Солдат сказал:
— Я хочу тебя, Сара.
Он сказал:
— Доброго дня тебе, Сара.
31.
Солдат сказал и ушел.
Солдаты всегда уходят.
Они покидают своих женщин и уходят искать других. И если находят, то уже не возвращаются.
А может, это и хорошо?
Разве не благодать — почувствовать человеческое тепло?
Снова почувствовать, заново?
Она так чистила, терла плитку пола, что отчистила ее досуха. Не осталось и следа от темного пятнышка.
Но запах масла еще остался.
Она улыбнулась.
Может, это все еще пахнул пол, а может, ее одежда, впитавшая масло?
— Здравствуй, Сара, — сказала она.
А потом добавила — теперь уж солдату:
— И ты — тоже здравствуй.
Потому что в большом зеркале спальни отражалось окно, а за окном — кусок улицы, край песчаного пустыря и бассейн — серые бетонные стены с трубами и отверстиями и синеватое дно, полого стекавшее книзу, вглубь.
Там, в глубине, сухой, безводной, в самом углу, и устроился заступивший опять на службу солдат.
Он сидел на дне, широко раскинув ноги, привалившись плечом к углу, надвинув на глаза защитного цвета кепи и положив на колени солдатскую сумку с винтовкой.
Спал.
Видно, сразу уснул, сморило.
На краю бассейна, как два ангела-хранителя, сидели, свесив ноги, братья-близнецы с ведрами по бокам.
Сидели, не шевелясь, и глядели на солдата.
— Здравствуй, солдат, — сказала она.
Солдаты, вот и уходят.
Так уж водится.
Вот и в Судный день…
Странный шум нарушил тишину Судного дня.
Нет, не сирена. Сирена взвоет вдруг натужно, пробирая тебя насквозь, до самого нутра, но вскоре смолкнет. И после сирены снова тихо, а тут не было тишины, потому что приглушенный странный шум несся со всех сторон.
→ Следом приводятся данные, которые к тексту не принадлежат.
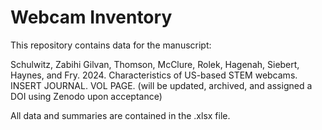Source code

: # Webcam Inventory
This repository contains data for the manuscript:

Schulwitz, Zabihi Gilvan, Thomson, McClure, Rolek, Hagenah, Siebert, Haynes, and Fry. 2024. Characteristics of US-based STEM webcams. INSERT JOURNAL. VOL PAGE. (will be updated, archived, and assigned a DOI using Zenodo upon acceptance)

All data and summaries are contained in the .xlsx file. 
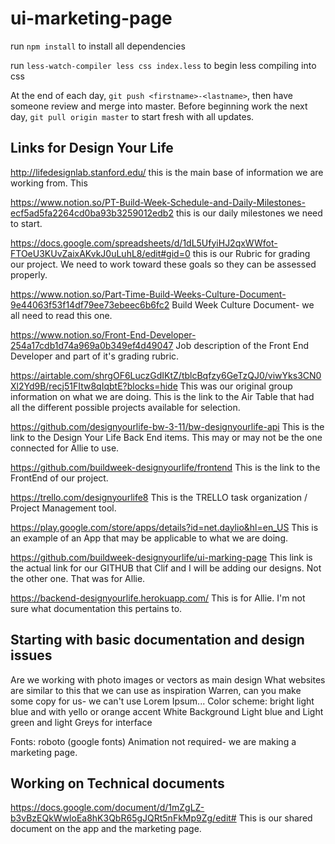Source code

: # ui-marketing-page

run `npm install` to install all dependencies

run `less-watch-compiler less css index.less` to begin less compiling into css

At the end of each day, `git push <firstname>-<lastname>`, then have someone review and merge into master.
Before beginning work the next day, `git pull origin master` to start fresh with all updates.


## Links for Design Your Life
http://lifedesignlab.stanford.edu/ this is the main base of information we are working from. This 

https://www.notion.so/PT-Build-Week-Schedule-and-Daily-Milestones-ecf5ad5fa2264cd0ba93b3259012edb2
this is our daily milestones we need to start.

https://docs.google.com/spreadsheets/d/1dL5UfyiHJ2qxWWfot-FTOeU3KUvZaixAKvkJ0uLuhL8/edit#gid=0
this is our Rubric for grading our project. We need to work toward these goals so they can be assessed properly.

https://www.notion.so/Part-Time-Build-Weeks-Culture-Document-9e44063f53f14df79ee73ebeec6b6fc2
Build Week Culture Document- we all need to read this one.

https://www.notion.so/Front-End-Developer-254a17cdb1d74a969a0b349ef4d49047
Job description of the Front End Developer and part of it's grading rubric.

https://airtable.com/shrgOF6LuczGdIKtZ/tblcBqfzy6GeTzQJ0/viwYks3CN0Xl2Yd9B/recj51FItw8qIqbtE?blocks=hide
This was our original group information on what we are doing. This is the link to the Air Table that had all the different possible projects available for selection.

https://github.com/designyourlife-bw-3-11/bw-designyourlife-api
This is the link to the Design Your Life Back End items. This may or may not be the one connected for Allie to use.

https://github.com/buildweek-designyourlife/frontend
This is the link to the FrontEnd of our project.

https://trello.com/designyourlife8
This is the TRELLO task organization / Project Management tool. 

https://play.google.com/store/apps/details?id=net.daylio&hl=en_US
This is an example of an App that may be applicable to what we are doing.

https://github.com/buildweek-designyourlife/ui-marking-page
This link is the actual link for our GITHUB that Clif and I will be adding our designs. Not the other one. That was for Allie.

https://backend-designyourlife.herokuapp.com/
This is for Allie. I'm not sure what documentation this pertains to.

## Starting with basic documentation and design issues
Are we working with photo images or vectors as main design
What websites are similar to this that we can use as inspiration
Warren, can you make some copy for us- we can't use Lorem Ipsum...
Color scheme: bright light blue and with yello or orange accent
White Background Light blue and Light green and light Greys for interface

Fonts: roboto (google fonts) 
Animation not required- we are making a marketing page.

## Working on Technical documents
https://docs.google.com/document/d/1mZgLZ-b3vBzEQkWwloEa8hK3QbR65gJQRt5nFkMp9Zg/edit#
This is our shared document on the app and the marketing page.
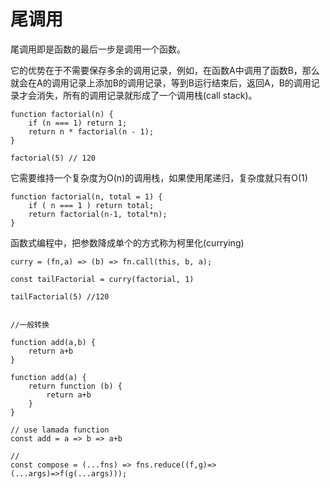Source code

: # 尾调用

尾调用即是函数的最后一步是调用一个函数。

它的优势在于不需要保存多余的调用记录，例如，在函数A中调用了函数B，那么就会在A的调用记录上添加B的调用记录，等到B运行结束后，返回A，B的调用记录才会消失，所有的调用记录就形成了一个调用栈(call stack)。

    function factorial(n) {
        if (n === 1) return 1;
        return n * factorial(n - 1);
    }

    factorial(5) // 120

它需要维持一个复杂度为O(n)的调用栈，如果使用尾递归，复杂度就只有O(1)

    function factorial(n, total = 1) {
        if ( n === 1 ) return total;
        return factorial(n-1, total*n);
    }

函数式编程中，把参数降成单个的方式称为柯里化(currying)

    curry = (fn,a) => (b) => fn.call(this, b, a);

    const tailFactorial = curry(factorial, 1)

    tailFactorial(5) //120


    //一般转换

    function add(a,b) {
        return a+b
    }

    function add(a) {
        return function (b) {
            return a+b
        }
    }

    // use lamada function
    const add = a => b => a+b

    //
    const compose = (...fns) => fns.reduce((f,g)=>(...args)=>f(g(...args))); 

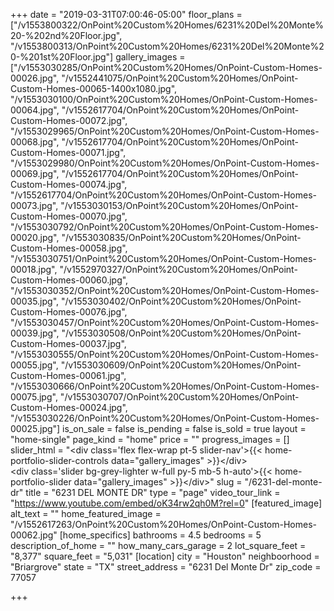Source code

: +++
date = "2019-03-31T07:00:46-05:00"
floor_plans = ["/v1553800322/OnPoint%20Custom%20Homes/6231%20Del%20Monte%20-%202nd%20Floor.jpg", "/v1553800313/OnPoint%20Custom%20Homes/6231%20Del%20Monte%20-%201st%20Floor.jpg"]
gallery_images = ["/v1553030285/OnPoint%20Custom%20Homes/OnPoint-Custom-Homes-00026.jpg", "/v1552441075/OnPoint%20Custom%20Homes/OnPoint-Custom-Homes-00065-1400x1080.jpg", "/v1553030100/OnPoint%20Custom%20Homes/OnPoint-Custom-Homes-00064.jpg", "/v1552617704/OnPoint%20Custom%20Homes/OnPoint-Custom-Homes-00072.jpg", "/v1553029965/OnPoint%20Custom%20Homes/OnPoint-Custom-Homes-00068.jpg", "/v1552617704/OnPoint%20Custom%20Homes/OnPoint-Custom-Homes-00071.jpg", "/v1553029980/OnPoint%20Custom%20Homes/OnPoint-Custom-Homes-00069.jpg", "/v1552617704/OnPoint%20Custom%20Homes/OnPoint-Custom-Homes-00074.jpg", "/v1552617704/OnPoint%20Custom%20Homes/OnPoint-Custom-Homes-00073.jpg", "/v1553030153/OnPoint%20Custom%20Homes/OnPoint-Custom-Homes-00070.jpg", "/v1553030792/OnPoint%20Custom%20Homes/OnPoint-Custom-Homes-00020.jpg", "/v1553030835/OnPoint%20Custom%20Homes/OnPoint-Custom-Homes-00058.jpg", "/v1553030751/OnPoint%20Custom%20Homes/OnPoint-Custom-Homes-00018.jpg", "/v1552970327/OnPoint%20Custom%20Homes/OnPoint-Custom-Homes-00060.jpg", "/v1553030352/OnPoint%20Custom%20Homes/OnPoint-Custom-Homes-00035.jpg", "/v1553030402/OnPoint%20Custom%20Homes/OnPoint-Custom-Homes-00076.jpg", "/v1553030457/OnPoint%20Custom%20Homes/OnPoint-Custom-Homes-00039.jpg", "/v1553030508/OnPoint%20Custom%20Homes/OnPoint-Custom-Homes-00037.jpg", "/v1553030555/OnPoint%20Custom%20Homes/OnPoint-Custom-Homes-00055.jpg", "/v1553030609/OnPoint%20Custom%20Homes/OnPoint-Custom-Homes-00061.jpg", "/v1553030666/OnPoint%20Custom%20Homes/OnPoint-Custom-Homes-00075.jpg", "/v1553030707/OnPoint%20Custom%20Homes/OnPoint-Custom-Homes-00024.jpg", "/v1553030226/OnPoint%20Custom%20Homes/OnPoint-Custom-Homes-00025.jpg"]
is_on_sale = false
is_pending = false
is_sold = true
layout = "home-single"
page_kind = "home"
price = ""
progress_images = []
slider_html = "&lt;div class='flex flex-wrap pt-5 slider-nav'&gt;{{&lt; home-portfolio-slider-controls data=\"gallery_images\" &gt;}}&lt;/div&gt;<br>&lt;div class='slider bg-grey-lighter w-full py-5 mb-5 h-auto'&gt;{{&lt; home-portfolio-slider data=\"gallery_images\" &gt;}}&lt;/div&gt;"
slug = "/6231-del-monte-dr"
title = "6231 DEL MONTE DR"
type = "page"
video_tour_link = "https://www.youtube.com/embed/oK34rw2qh0M?rel=0"
[featured_image]
alt_text = ""
home_featured_image = "/v1552617263/OnPoint%20Custom%20Homes/OnPoint-Custom-Homes-00062.jpg"
[home_specifics]
bathrooms = 4.5
bedrooms = 5
description_of_home = ""
how_many_cars_garage = 2
lot_square_feet = "8,377"
square_feet = "5,031"
[location]
city = "Houston"
neighboorhood = "Briargrove"
state = "TX"
street_address = "6231 Del Monte Dr"
zip_code = 77057

+++
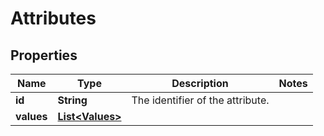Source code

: # Attributes

## Properties

 Name       | Type                                | Description                      | Notes 
------------|-------------------------------------|----------------------------------|-------
 **id**     | **String**                          | The identifier of the attribute. |
 **values** | [**List&lt;Values&gt;**](Values.md) |                                  | 



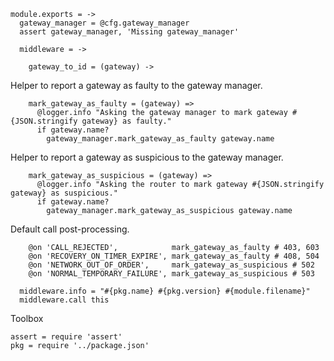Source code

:     module.exports = ->
      gateway_manager = @cfg.gateway_manager
      assert gateway_manager, 'Missing gateway_manager'

      middleware = ->

        gateway_to_id = (gateway) ->

Helper to report a gateway as faulty to the gateway manager.

        mark_gateway_as_faulty = (gateway) =>
          @logger.info "Asking the gateway manager to mark gateway #{JSON.stringify gateway} as faulty."
          if gateway.name?
            gateway_manager.mark_gateway_as_faulty gateway.name

Helper to report a gateway as suspicious to the gateway manager.

        mark_gateway_as_suspicious = (gateway) =>
          @logger.info "Asking the router to mark gateway #{JSON.stringify gateway} as suspicious."
          if gateway.name?
            gateway_manager.mark_gateway_as_suspicious gateway.name

Default call post-processing.

        @on 'CALL_REJECTED',            mark_gateway_as_faulty # 403, 603
        @on 'RECOVERY_ON_TIMER_EXPIRE', mark_gateway_as_faulty # 408, 504
        @on 'NETWORK_OUT_OF_ORDER',     mark_gateway_as_suspicious # 502
        @on 'NORMAL_TEMPORARY_FAILURE', mark_gateway_as_suspicious # 503

      middleware.info = "#{pkg.name} #{pkg.version} #{module.filename}"
      middleware.call this

Toolbox

    assert = require 'assert'
    pkg = require '../package.json'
Негромко, словно нехотя, зашуршали машины, одна за другой, хоть им положено стоять и не двигаться в Судный день.
Но ведь то не машины были.
Может, радио?
И впрямь как бы радио включилось, хоть и ему положено было молчать в тот день. И тоже приглушенное, тихое, шелестящее, зашипело вдруг всюду радио — в квартирах, машинах, во дворах, но нигде не грянуло во весь голос, а все полушепотом, будто на ухо, по секрету.
А может, не радио это?
Шаги?
Действительно, шаги зашуршали по всей округе.
Шаги, шаги.
Приглушенные, шаркающие, словно ноги, которые плетутся еле-еле, не в силах согнуть колени, оторвать от земли ботинки, ползущие мерно, ровно.
Мужчины шли, и никто их не провожал.
Ни дети, ни женщины.
А если кто-то и вышел из дому вместе с ними, так не дальше, чем до угла, до конца двора, до первого перекрестка. И не разговаривали, молчали, ничего не желали друг другу, не здоровались, не прощались.
Может, потому и молчали, чтоб не прощаться.